## Tasks:
A) In the article about Salman Rushdie's talk at Brown, where did Rushdie's mother hide the poet Faiz Ahmad Faiz from the Islamists?
B) From the article on Salman Rushdie's talk at Brown, print the passage starting at "The oral form" and ending at "tragic and political.".
C) Carry on writing the article about Salman Rushdie's talk at Brown from the point where it stops.

## Source text:
On a grey drizzly, just-above-freezing February day, which, had it occurred in a soul, surely would have been enough to send Ishmael back to sea, hundreds of Brunonians and Providence locals stood outside waiting for close to an hour to get in to Solomon, Brown’s largest auditorium. The reason for this willingly freezing conglomeration was simple: Sir Salman Rushdie. The knighted novelist, public intellectual, and cause célèbre in his own right was giving a talk entitled Public Events, Private Lives: Literature, and Politics in the Modern World.
This talk, like most of what Rushdie writes, was many things at once. Firstly and perhaps foremost it was a revelation of his development as an artist. Secondly, as the title suggests it was a discussion of how the traditional space between the public and private is rapidly diminishing and how literature and international relations reflect this. Finally, Rushdie expounded on the principles and importance of “absolutely” free speech. Of course throughout he kept a focus on South Asia, particularly India and Pakistan, saying he was “glad to be participating in Brown University’s Year of India,” because it “gave him a chance to talk about India, while usually in America you have to talk about America.”
He related, in often-humorous detail, how he came to write in such a looping, interweaving fashion through an exposition of his childhood and experiences as a young Indian writer, providing a brief glimpse “of the world he grew up in.” According to Rushdie his childhood world was a tumultuous one in which he saw the collapse of the distinction between public and private from an early age.
He recounted one incident involving the renowned Marxist poet Faiz Ahmad Faiz as a particularly emblematic example of this collapse and its influence on his own writing. The poet was “like an uncle” to young Rushdie, spending many hours with the Rushdie family. One of the many times he was “wanted for his extremist political views” he actually went to Rushdie’s house. When a band of Islamists that were attempting to arrest him came to the house Rushdie’s mother hid the poet under the floorboards of the living room, covered it with a carpet and invited the Islamists to search the house. They of course did not find Faiz.
This event, along with Rushdie’s long relationship with the poet whom he claimed as a “major influence,” was translated directly into an awareness on Rushdie’s part that he “needed to take on the issues of his day.” The question that naturally arose from this awareness was then how to do so as a writer.
Rushdie found part of the answer to this question in the oral traditions of South Asian village raconteurs. He noticed as a young man that orally transmitted stories that were tremendously popular with the Indian public tended to violate what he called, in a semi-joking reference to Alice in Wonderland “the caterpillar’s rule.” They “combined everything: politics, musical, personal, farcical, tragic…” and they definitely didn’t, as the caterpillar said to do when telling a story, “start at the beginning go onto the end and then stop.”
The oral form of story telling, to Rushdie, seemed to provide a deeper relation to life and it’s complexities. It also providing a natural frame for his “source material.” This material, his life, was naturally the same kind of blend of the personal, public, farcical, tragic and political.
Rushdie believes that this type of life, one deeply interconnected with events in the world that it cannot directly influence, is a specific condition of modernity. Though of course he admits people have always been affected in some degree by what they can’t influence, he claims today the level of individuals’ connectedness with the world at large is such that their lives cannot be meaningfully described apart from society and history at large. To illustrate what he meant he turned to Jane Austin, (whom along with Charles dickens, because of their immediate social relevance, he has co-opted as “Indian writers”).

## Supplied material:
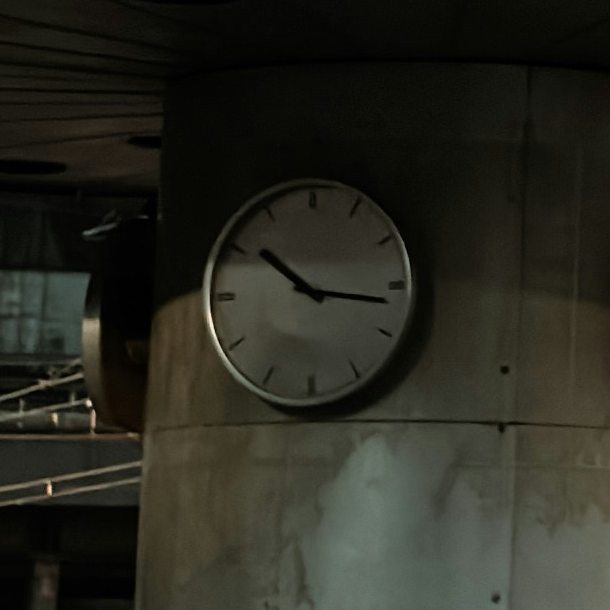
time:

## Responses to the tasks:
A) Under the floorboards of the living room, covered with a carpet.

B)
The oral form of story telling, to Rushdie, seemed to provide a deeper relation to life and it’s complexities. It also providing a natural frame for his “source material.” This material, his life, was naturally the same kind of blend of the personal, public, farcical, tragic and political.

C)
Jane Austin wrote during the Napoleonic Wars, but never once mentions a battle or the war at large. The only concern anyone in her novel really seems to have with anything even related to the war is that of young girls fretting over whether or not cute soldiers will make good husbands. Yet, Austin, a novelist of indisputably high caliber was able to “explain [her character’s] lives quite completely.” In Austin’s time the arc of a persons life was mostly determined by “character” which was “destiny” that they in some sense could control.
Rushdie then pointed to 9/11 as a paradigmatic case of how people are no longer in control the immense impact global public events now have for the personal. The thousands that died that day had no control and no reason to suspect the events that befell them. According to Rushdie, to tell the story of a worker in the World Trade centers or a passenger on flight 93 is to tell the story of 9/11.
The novel Midnight’s Children,according to Rushdie was an attempt to deal with one of the most immediate questions that arises from this decreased space between public and private: “do we make our own history or does our history make us?” The response plays out in the novel through a double telling.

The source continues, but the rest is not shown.